PortoGente – O senhor tem conhecimento do parecer do professor Paulo Simões Lopes que somente após vir a público foi anexado ao EIA-Rima pela OSX?
Rui Arno Richter – Não tenho conhecimento maior sobre esse assunto, mas faremos um estudo comparativo para verificar o impacto do empreendimento na Baía Norte. Vamos trabalhar num formato comparativo entre todas as análises, de cada item, de todos os órgãos, de modo a termos uma base clara de comparação e conversação. O que me parece é que é tudo muito generalizado, com argumentos não só passionais, mas também parciais. É muito importante o investimento, ninguém nega, é muito importante a preservação ambiental, ninguém nega. Mas só isso não resolve, precisa comparar as situações. Fiquei acompanhando pela mídia um ataque violento aos técnicos do ICMBio local, acusados de dar a resposta numa folha só. Apurei na noite da audiência que isso não é verdade. Tem muito material que embasa o parecer deles.
PortoGente – Quais encaminhamentos o MPE irá tomar sobre os estudos que estão em andamento?

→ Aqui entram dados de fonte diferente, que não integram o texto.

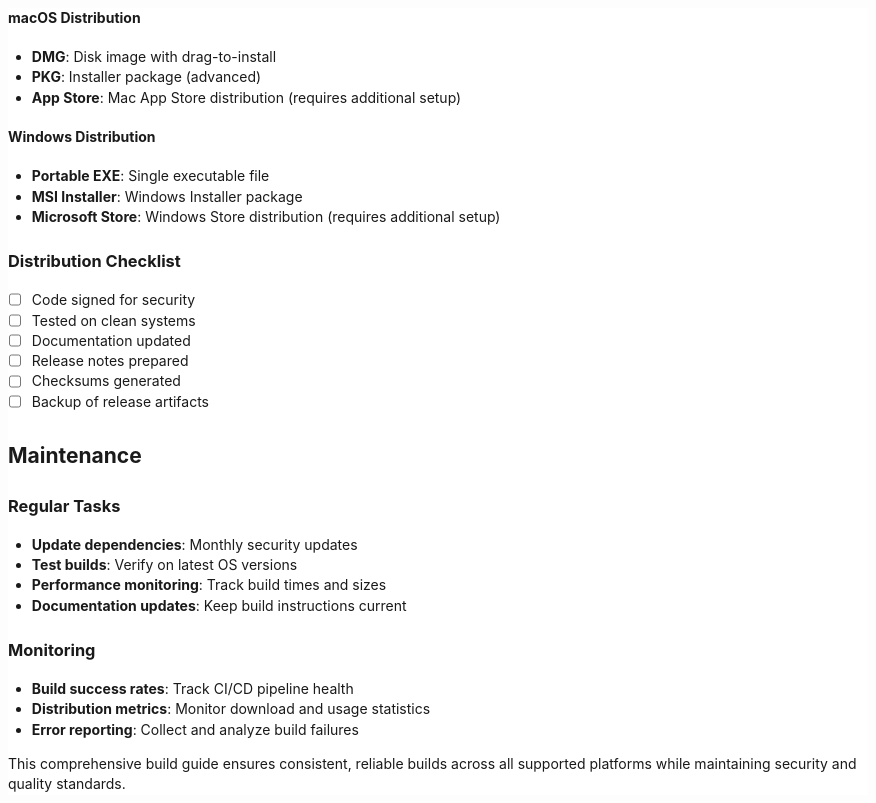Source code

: #### macOS Distribution
- **DMG**: Disk image with drag-to-install
- **PKG**: Installer package (advanced)
- **App Store**: Mac App Store distribution (requires additional setup)

#### Windows Distribution
- **Portable EXE**: Single executable file
- **MSI Installer**: Windows Installer package
- **Microsoft Store**: Windows Store distribution (requires additional setup)

### Distribution Checklist
- [ ] Code signed for security
- [ ] Tested on clean systems
- [ ] Documentation updated
- [ ] Release notes prepared
- [ ] Checksums generated
- [ ] Backup of release artifacts

## Maintenance

### Regular Tasks
- **Update dependencies**: Monthly security updates
- **Test builds**: Verify on latest OS versions
- **Performance monitoring**: Track build times and sizes
- **Documentation updates**: Keep build instructions current

### Monitoring
- **Build success rates**: Track CI/CD pipeline health
- **Distribution metrics**: Monitor download and usage statistics
- **Error reporting**: Collect and analyze build failures

This comprehensive build guide ensures consistent, reliable builds across all supported platforms while maintaining security and quality standards.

Rui Arno Richter – Acompanhei a audiência pública de Florianópolis, a reunião da Frente Parlamentar e o workshop da Fundação Certi sobre os golfinhos. Não tenho posição tomada. Se tiver elementos faltando por dever iremos questionar em todas as instâncias, como prevê a legislação ambiental. Nosso encaminhamento é de estudo e observação. Segundo o que observamos o órgão que havia negado a anuência estaria revendo sua posição, então vamos aguardar. O ICMBio tem que nos reservar o direito de comparar. O que nos interessa é o caráter técnico das conclusões de um e de outro, inclusive se o ICMBio rever sua posição vamos nos reservar ao direito de comparar com a consistência técnica das conclusões de um e outro, não com torcida organizada.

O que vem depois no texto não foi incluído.